Work to be completed. Please output exactly the part of the records below that opens with the line containing "middle tip: (613, 409)" and closes with the line containing "wrist: (889, 487)", both lines included, and nothing else.

Source records:
*** Block opens ***
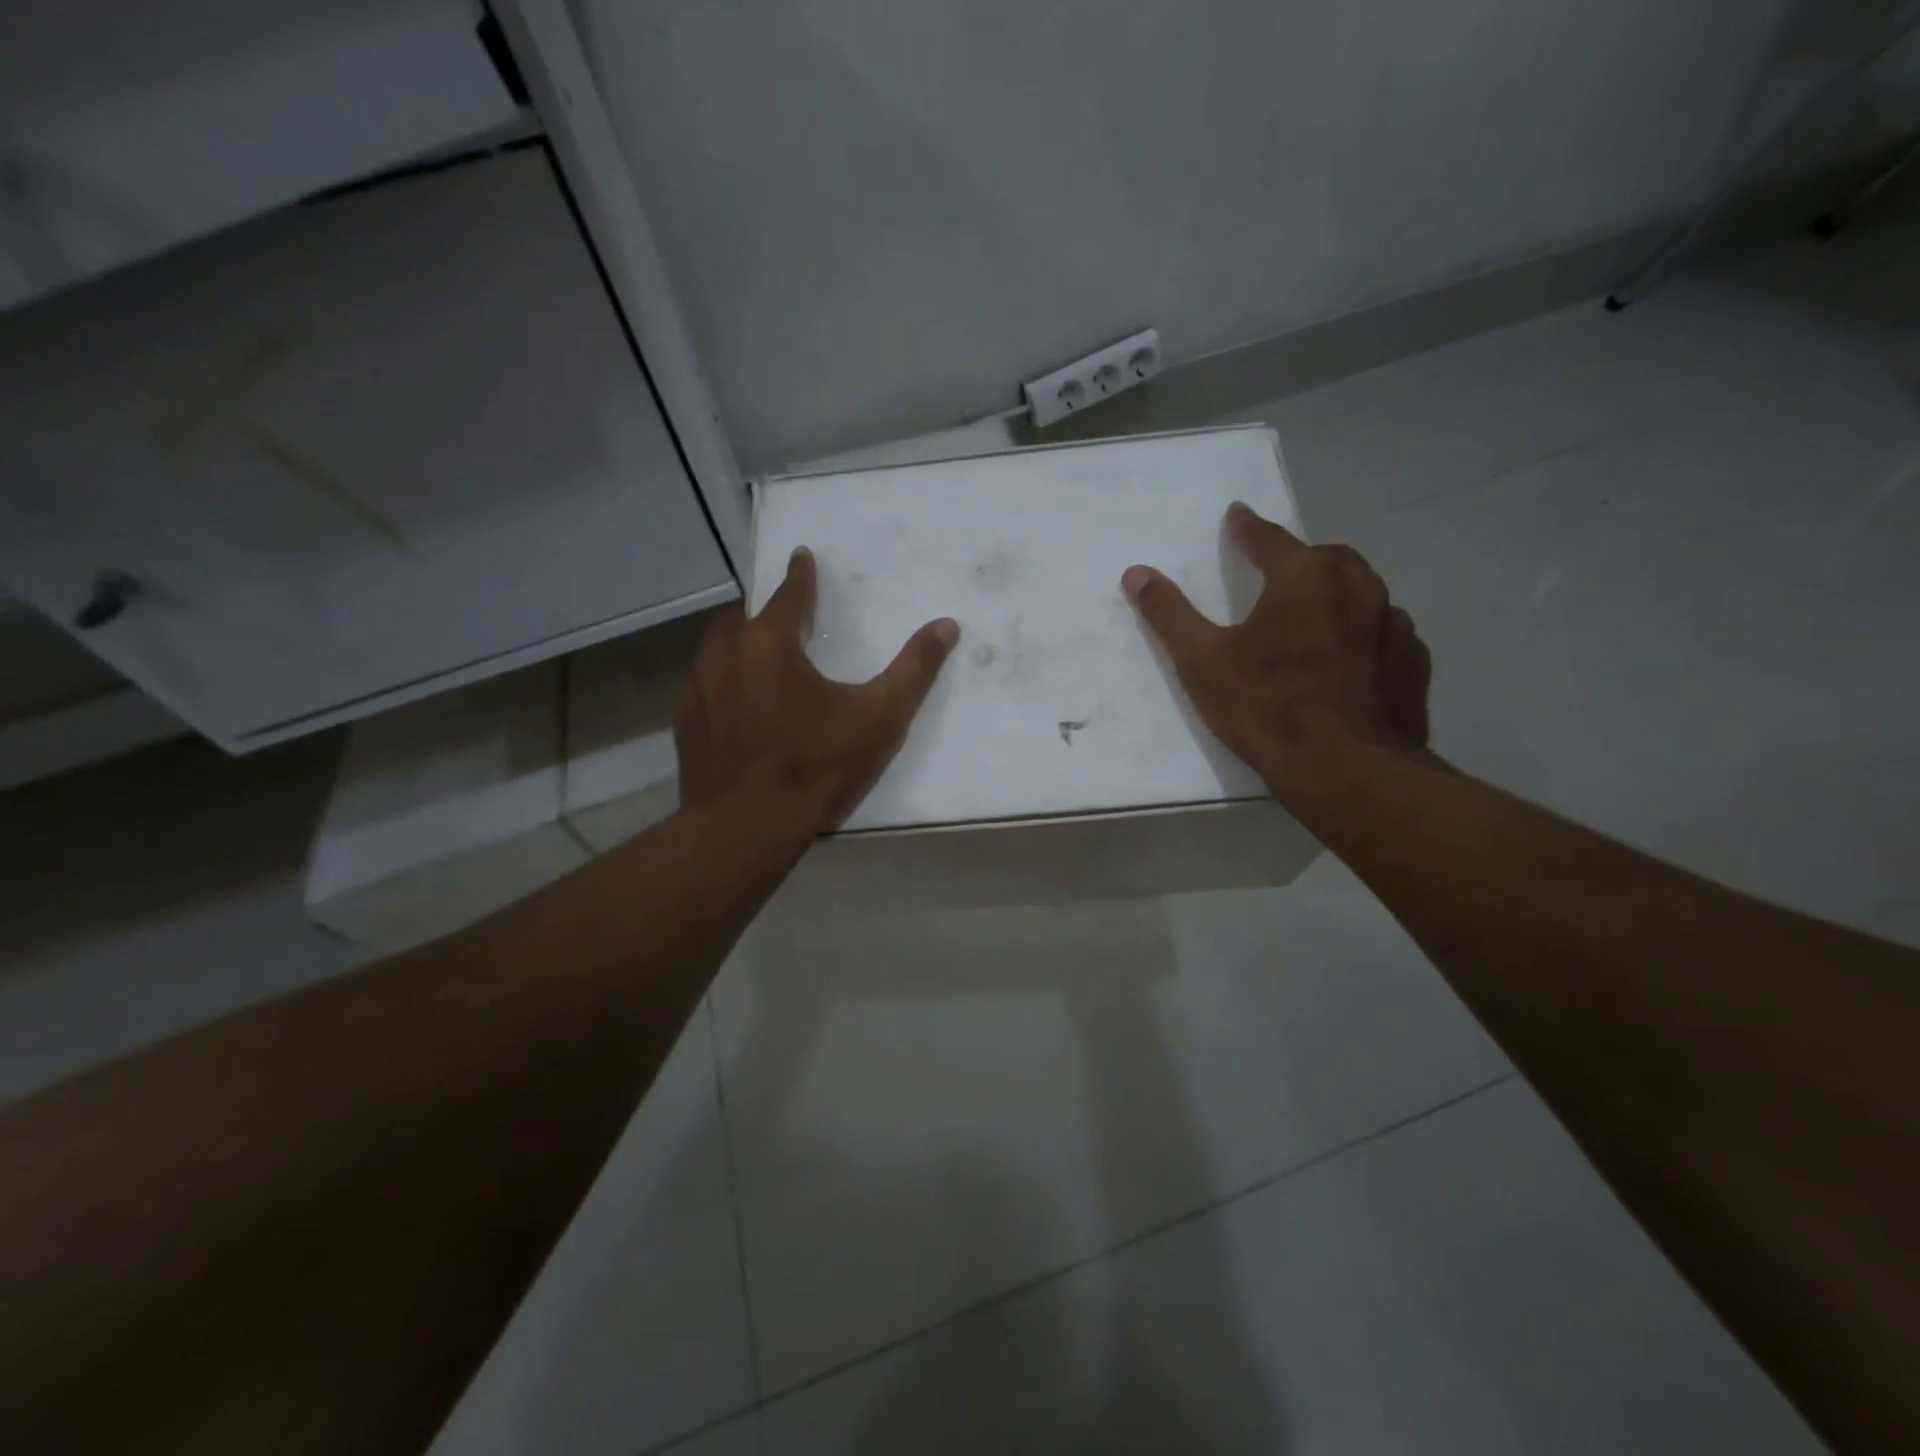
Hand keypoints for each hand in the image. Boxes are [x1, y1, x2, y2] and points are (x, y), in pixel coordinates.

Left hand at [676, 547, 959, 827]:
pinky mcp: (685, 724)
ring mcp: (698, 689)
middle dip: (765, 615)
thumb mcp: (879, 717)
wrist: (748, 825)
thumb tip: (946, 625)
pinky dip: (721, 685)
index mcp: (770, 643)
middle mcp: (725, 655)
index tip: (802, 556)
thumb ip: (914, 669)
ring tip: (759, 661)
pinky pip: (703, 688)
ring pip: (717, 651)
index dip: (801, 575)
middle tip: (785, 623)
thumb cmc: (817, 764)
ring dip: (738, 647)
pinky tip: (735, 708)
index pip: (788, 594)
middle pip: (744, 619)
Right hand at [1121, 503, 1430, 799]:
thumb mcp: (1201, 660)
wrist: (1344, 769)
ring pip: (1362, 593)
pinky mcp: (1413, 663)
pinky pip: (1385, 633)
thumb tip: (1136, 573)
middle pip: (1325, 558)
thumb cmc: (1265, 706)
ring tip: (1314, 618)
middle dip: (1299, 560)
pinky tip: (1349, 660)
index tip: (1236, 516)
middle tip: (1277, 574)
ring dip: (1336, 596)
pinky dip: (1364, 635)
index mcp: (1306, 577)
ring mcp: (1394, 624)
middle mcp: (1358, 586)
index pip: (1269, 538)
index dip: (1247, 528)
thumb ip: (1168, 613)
*** Block closes ***
*** Block opens ***
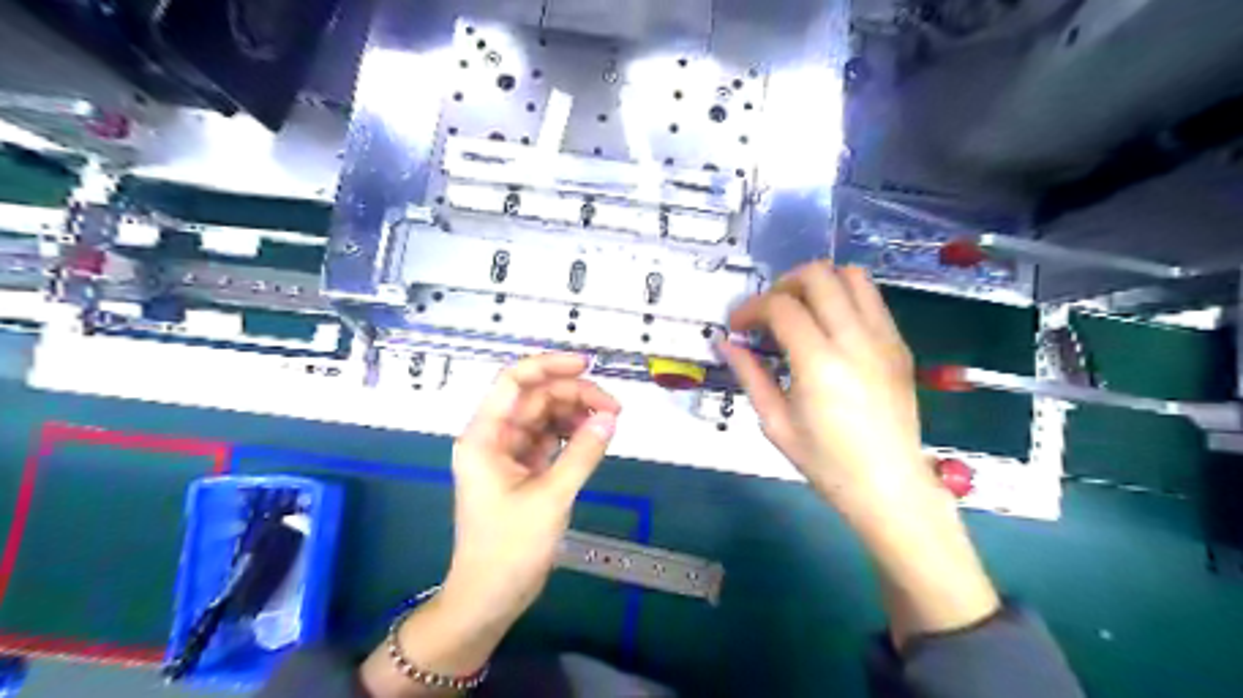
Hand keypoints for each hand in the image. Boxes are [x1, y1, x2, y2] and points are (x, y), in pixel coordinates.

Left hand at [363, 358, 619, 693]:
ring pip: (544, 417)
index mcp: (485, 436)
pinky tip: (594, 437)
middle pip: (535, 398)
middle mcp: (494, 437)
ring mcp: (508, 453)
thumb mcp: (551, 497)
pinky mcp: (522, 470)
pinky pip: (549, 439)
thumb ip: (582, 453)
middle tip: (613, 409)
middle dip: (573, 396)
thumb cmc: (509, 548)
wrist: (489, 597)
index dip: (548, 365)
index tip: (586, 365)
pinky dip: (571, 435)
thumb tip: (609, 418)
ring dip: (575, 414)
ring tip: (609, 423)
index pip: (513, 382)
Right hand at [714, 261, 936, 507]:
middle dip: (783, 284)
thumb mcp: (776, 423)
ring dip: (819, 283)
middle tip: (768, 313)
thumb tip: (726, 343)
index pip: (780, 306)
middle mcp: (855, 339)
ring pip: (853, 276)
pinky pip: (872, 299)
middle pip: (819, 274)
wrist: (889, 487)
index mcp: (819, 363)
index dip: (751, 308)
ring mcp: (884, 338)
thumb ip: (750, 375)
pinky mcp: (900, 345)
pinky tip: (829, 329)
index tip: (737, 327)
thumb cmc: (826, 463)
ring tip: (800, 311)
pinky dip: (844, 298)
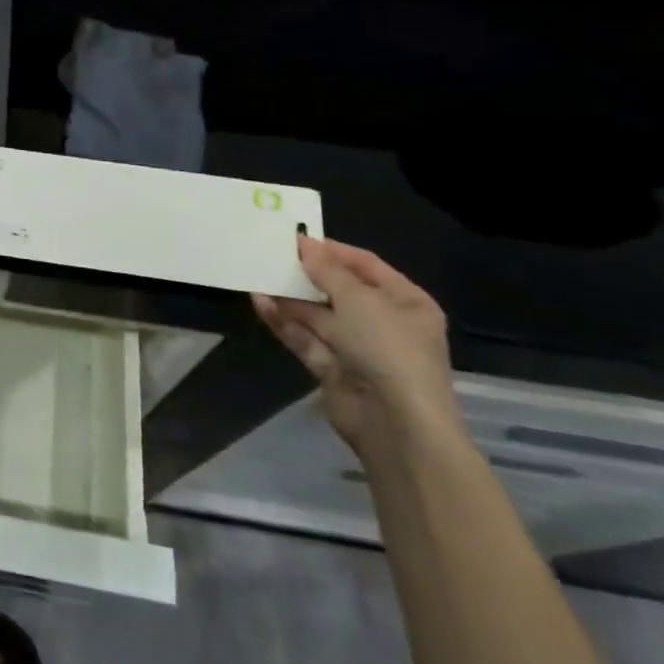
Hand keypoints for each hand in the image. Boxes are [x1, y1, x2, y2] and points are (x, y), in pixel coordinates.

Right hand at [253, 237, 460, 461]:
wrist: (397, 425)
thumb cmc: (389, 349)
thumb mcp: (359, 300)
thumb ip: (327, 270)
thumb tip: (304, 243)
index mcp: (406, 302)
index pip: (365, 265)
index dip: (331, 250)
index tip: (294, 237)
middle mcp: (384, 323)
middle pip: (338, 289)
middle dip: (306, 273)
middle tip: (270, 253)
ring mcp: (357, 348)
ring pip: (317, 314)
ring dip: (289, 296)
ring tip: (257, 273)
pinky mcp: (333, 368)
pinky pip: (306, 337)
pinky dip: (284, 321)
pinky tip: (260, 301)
*** Block closes ***
*** Block opens ***
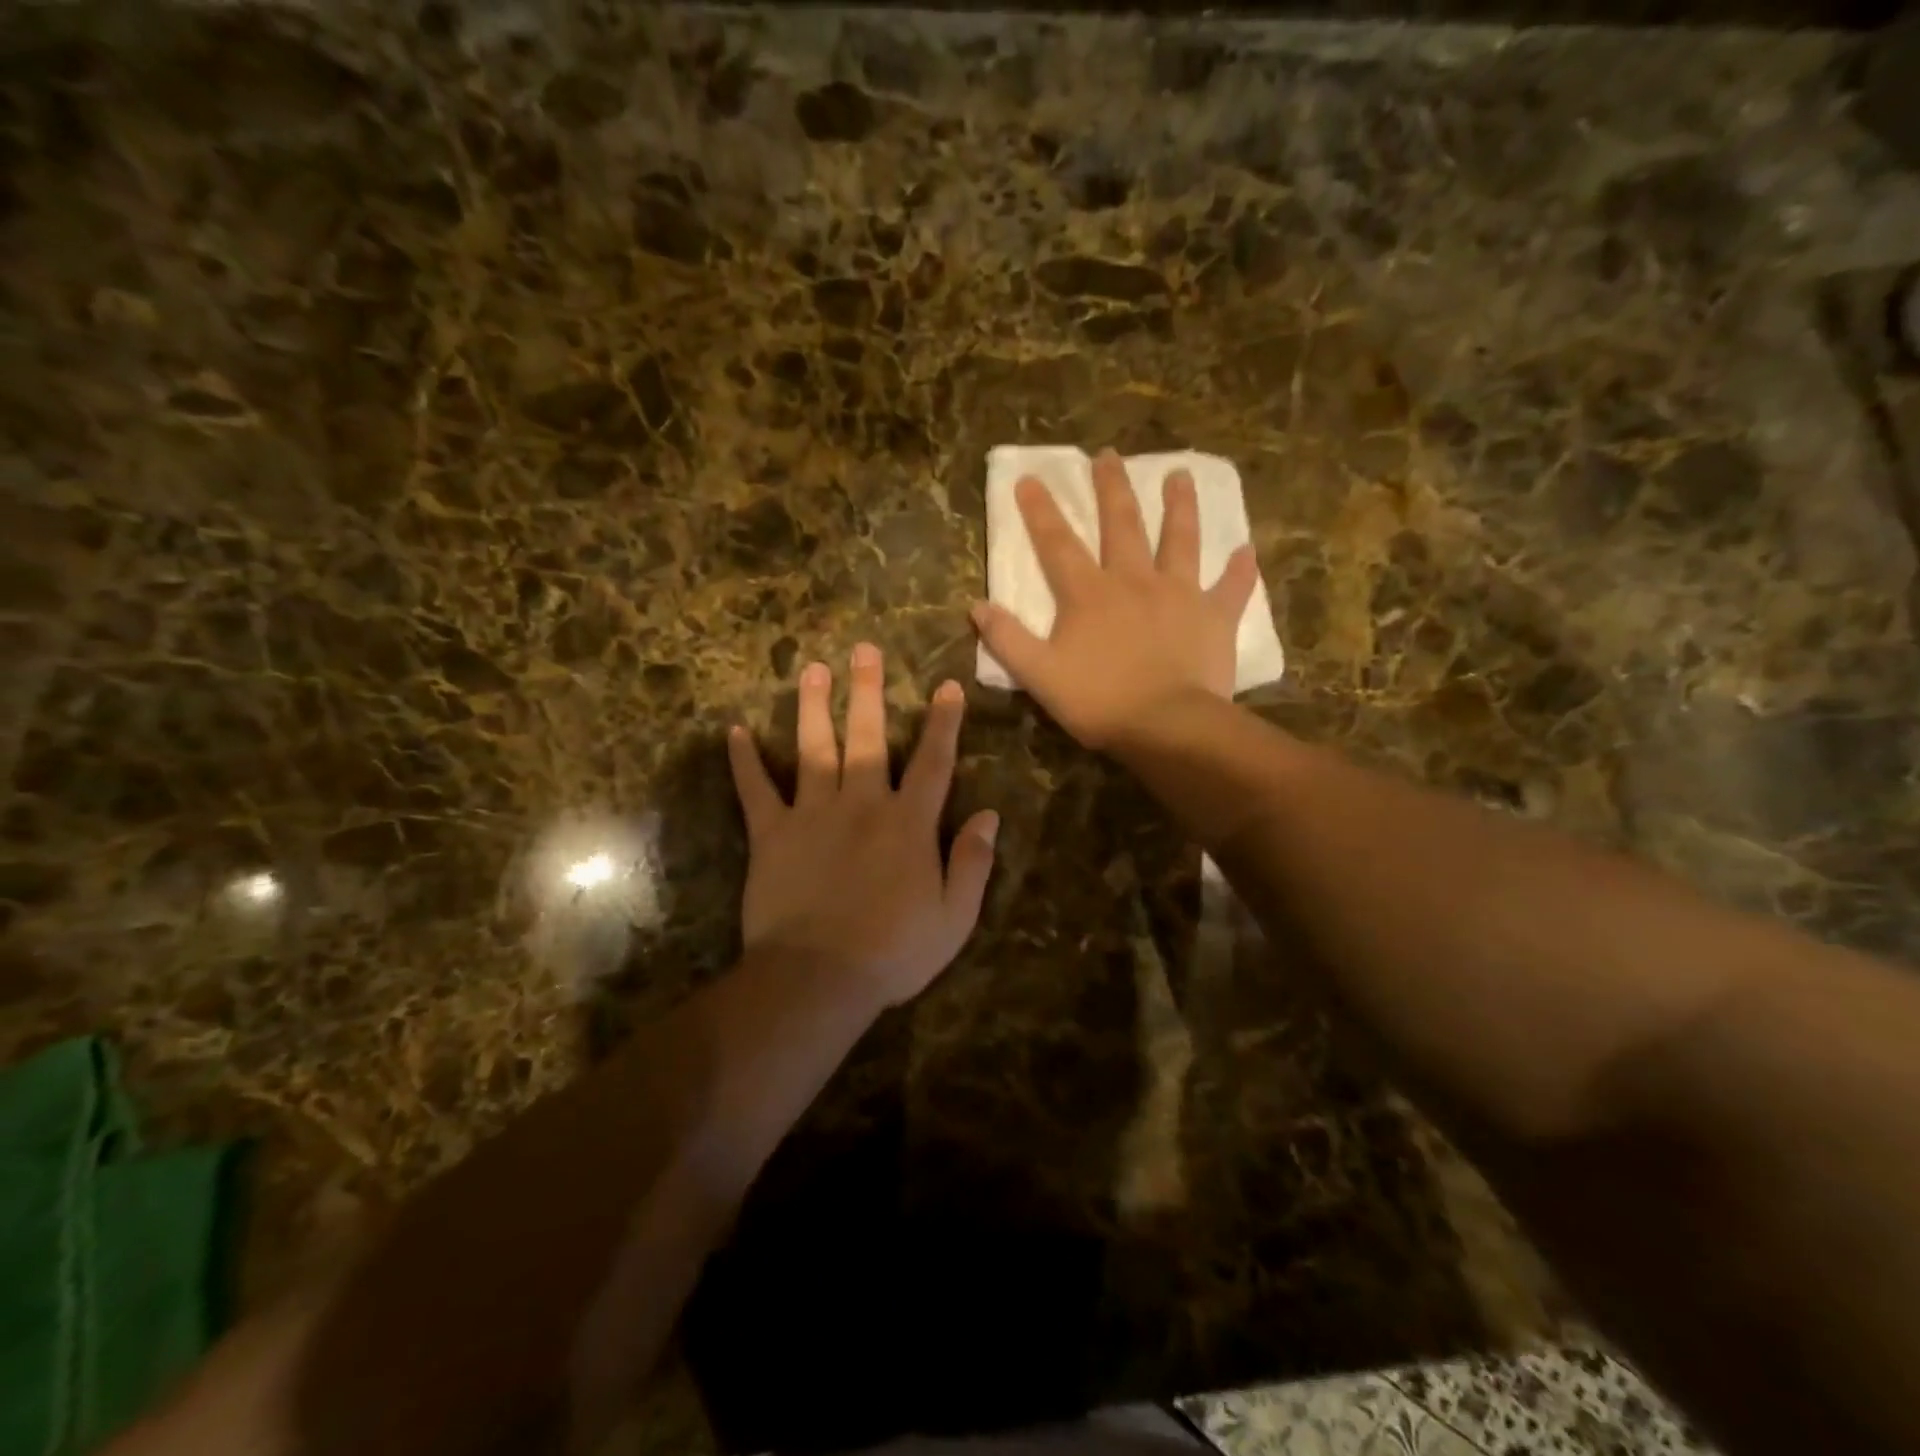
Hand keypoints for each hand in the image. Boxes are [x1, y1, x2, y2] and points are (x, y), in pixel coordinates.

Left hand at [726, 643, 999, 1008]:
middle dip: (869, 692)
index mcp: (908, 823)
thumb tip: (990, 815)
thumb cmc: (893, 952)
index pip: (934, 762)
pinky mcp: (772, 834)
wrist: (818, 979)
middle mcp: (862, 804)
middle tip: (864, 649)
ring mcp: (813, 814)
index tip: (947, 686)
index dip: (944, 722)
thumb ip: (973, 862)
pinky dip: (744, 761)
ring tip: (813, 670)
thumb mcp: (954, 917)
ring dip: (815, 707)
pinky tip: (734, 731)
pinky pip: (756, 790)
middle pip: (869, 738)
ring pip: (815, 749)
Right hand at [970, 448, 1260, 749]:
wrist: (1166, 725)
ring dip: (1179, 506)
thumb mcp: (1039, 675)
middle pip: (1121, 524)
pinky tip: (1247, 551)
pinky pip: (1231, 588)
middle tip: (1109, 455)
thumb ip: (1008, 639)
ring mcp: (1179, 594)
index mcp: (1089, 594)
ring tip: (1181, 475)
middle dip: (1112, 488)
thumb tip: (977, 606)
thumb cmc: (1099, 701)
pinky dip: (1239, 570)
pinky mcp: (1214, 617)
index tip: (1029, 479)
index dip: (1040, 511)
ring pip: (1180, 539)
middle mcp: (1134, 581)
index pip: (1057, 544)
*** Block closes ***
Response box.
middle tip: (613, 409)
middle dip: (573, 396)
thumb cmc: (509, 548)
wrist: (489, 597)
index dip: (548, 365)
index tip: (586, 365)
pinky dip: (571, 435)
thumb tip: (609, 418)
ring dip: (575, 414)
ring tip: (609, 423)
index pip: (513, 382)
Right hand at [714, 261, 936, 507]:
middle dip: (783, 284)
thumb mcp: (776, 423)
ring dip: (819, 283)
middle tip: (768, 313)
thumb tip: (726, 343)
index pip: (780, 306)
middle mcp: (855, 339)
ring pip: (853, 276)
pinky pip: (872, 299)
middle pip: (819, 274)
wrist: (889, 487)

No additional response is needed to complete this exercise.